2) After the Fires – Hydrophobic Soils. University of Idaho: https://www.uidaho.edu/-/media/UIdaho-Responsive/Files/Extension/topic/forestry/F5-After-the-Fires-Hydrophobic-Soils.pdf

“Aside from property and aesthetic loss, this can include situations where highly erodible soils are exposed by burning the organic material on the soil surface. The burning of litter and organic material can reduce infiltration, increase surface runoff and erosion, and lead to hydrophobicity, or hydrophobic soils.”

3) Importance of maintaining cover crops in wilderness for ground water during drought.

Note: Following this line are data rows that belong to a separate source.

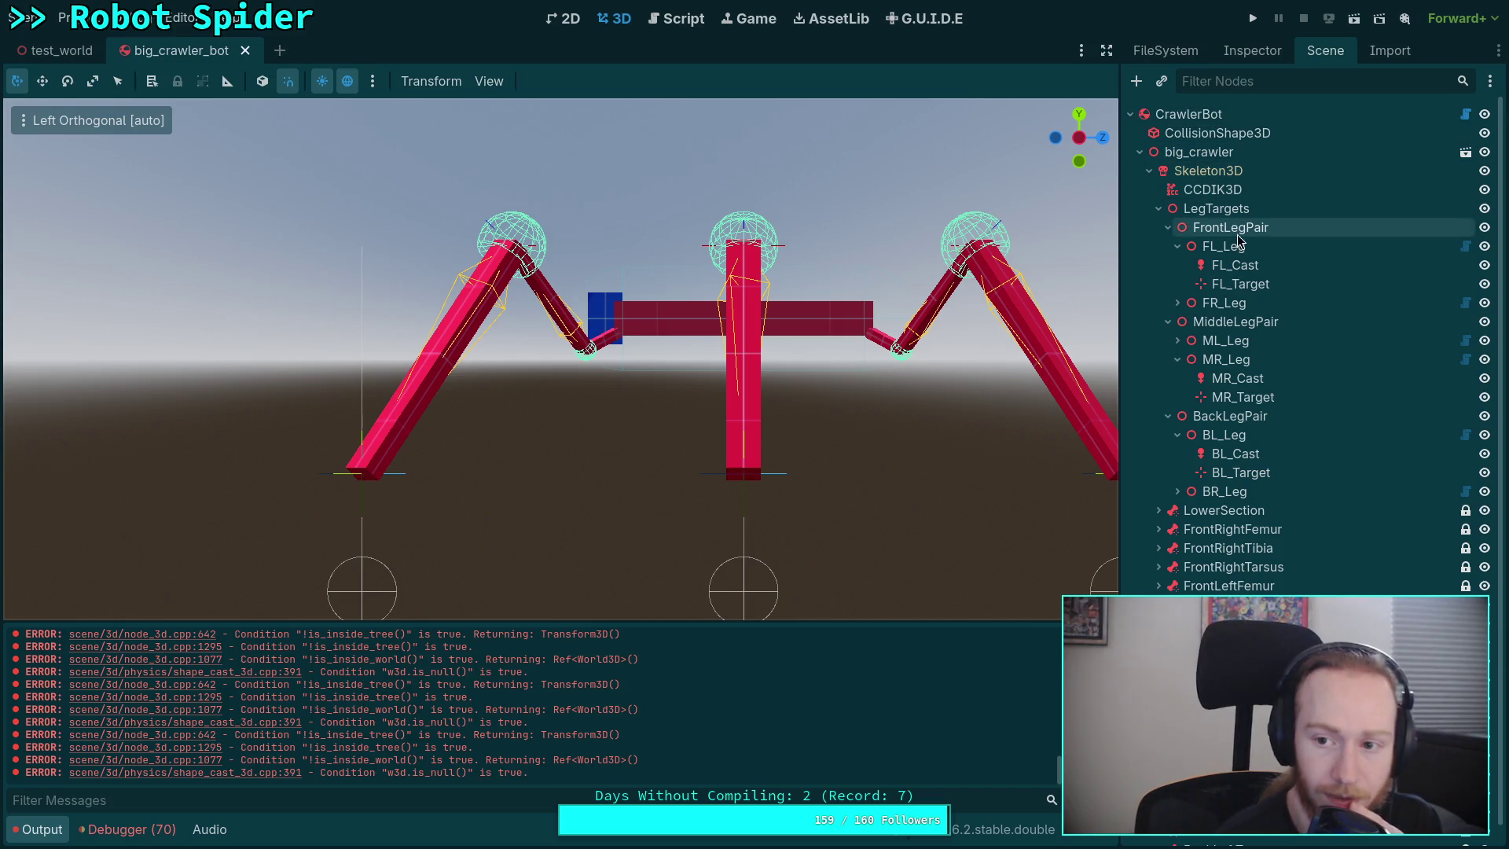
# - Inspect FL_Cast and expand its 0.2 m LegCastShape sphere, leaving the shape type unchanged
pyautogui.click(1235, 265)
pyautogui.click(1254, 53)
pyautogui.click(1390, 224)
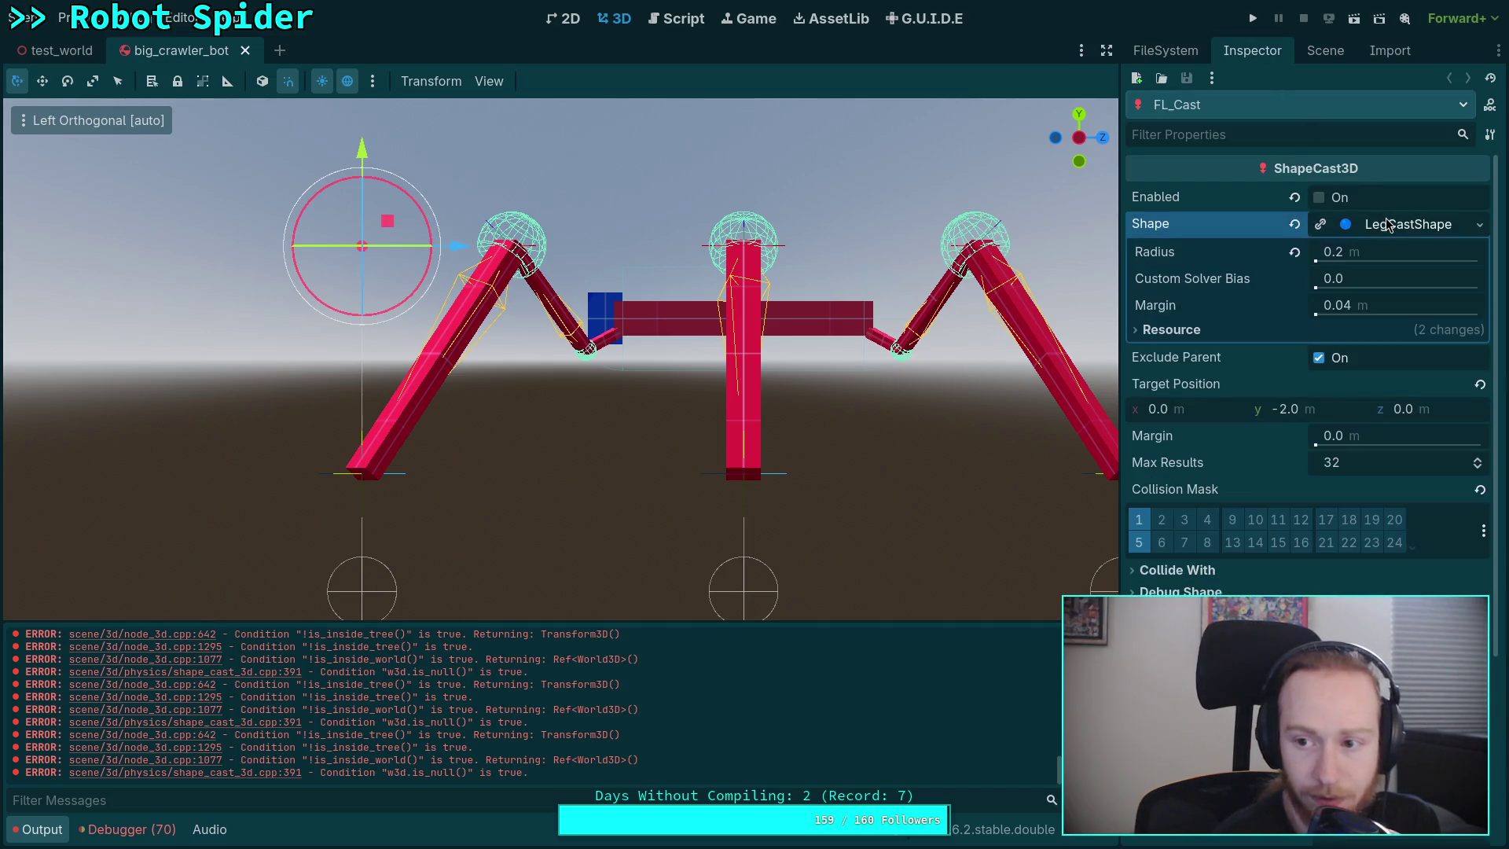
pyautogui.click(1477, 228)
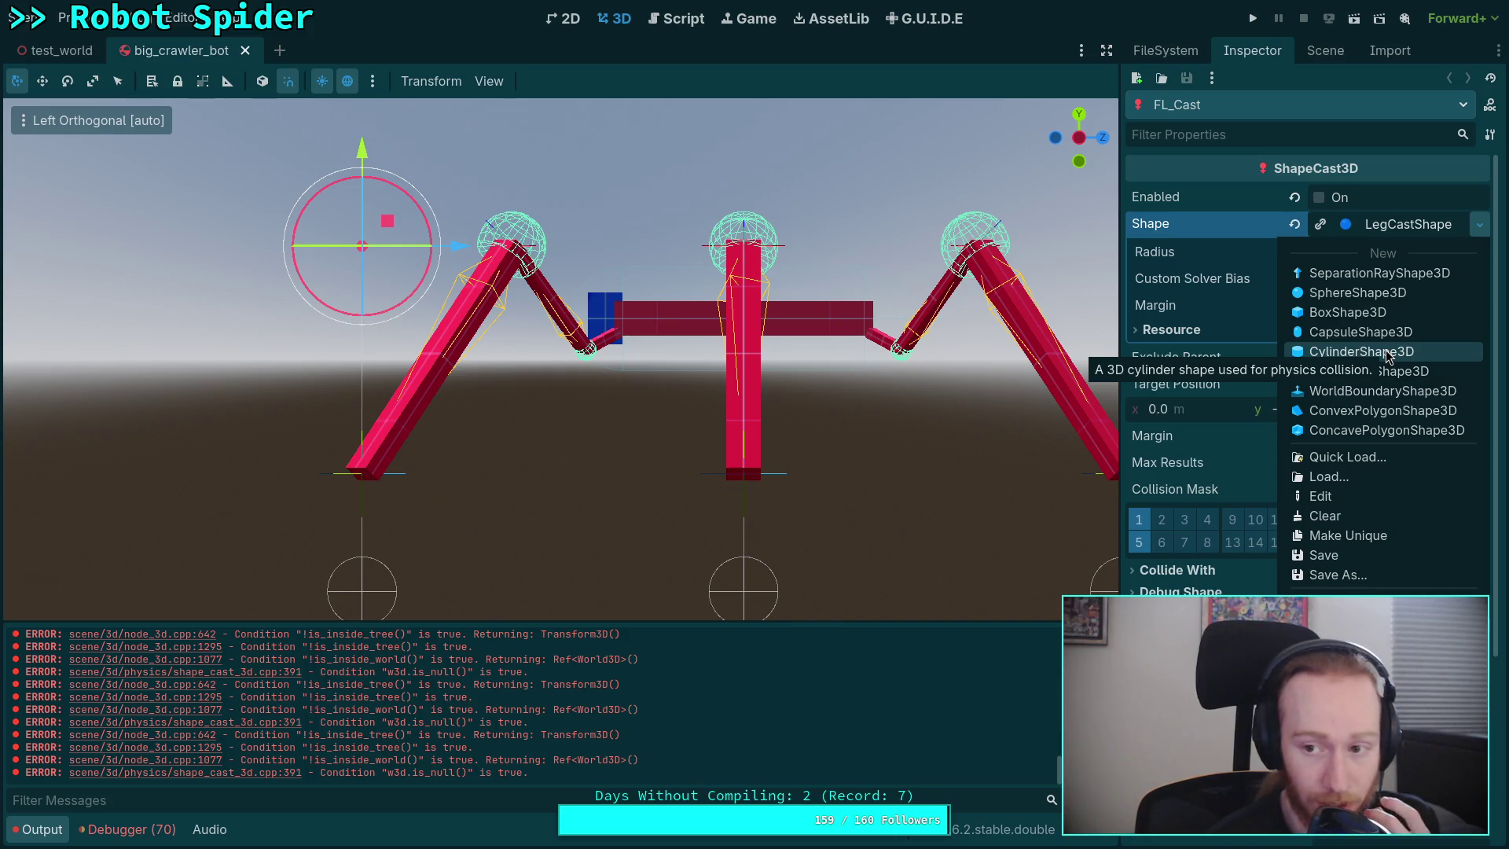
pyautogui.click(1166, 228)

‘Comparing infiltration rates in soils managed with conventional and alternative farming methods: A meta-analysis’: https://journals.plos.org/plosone/article?id=10.1371/journal.pone.0215702

“We found that introducing perennials (grasses, agroforestry, managed forestry) or cover crops led to the largest increases in infiltration rates (mean responses of 59.2 ± 20.9% and 34.8 ± 7.7%, respectively). Also, although the overall effect of no-till was non-significant (5.7 ± 9.7%), the practice led to increases in wetter climates and when combined with residue retention.”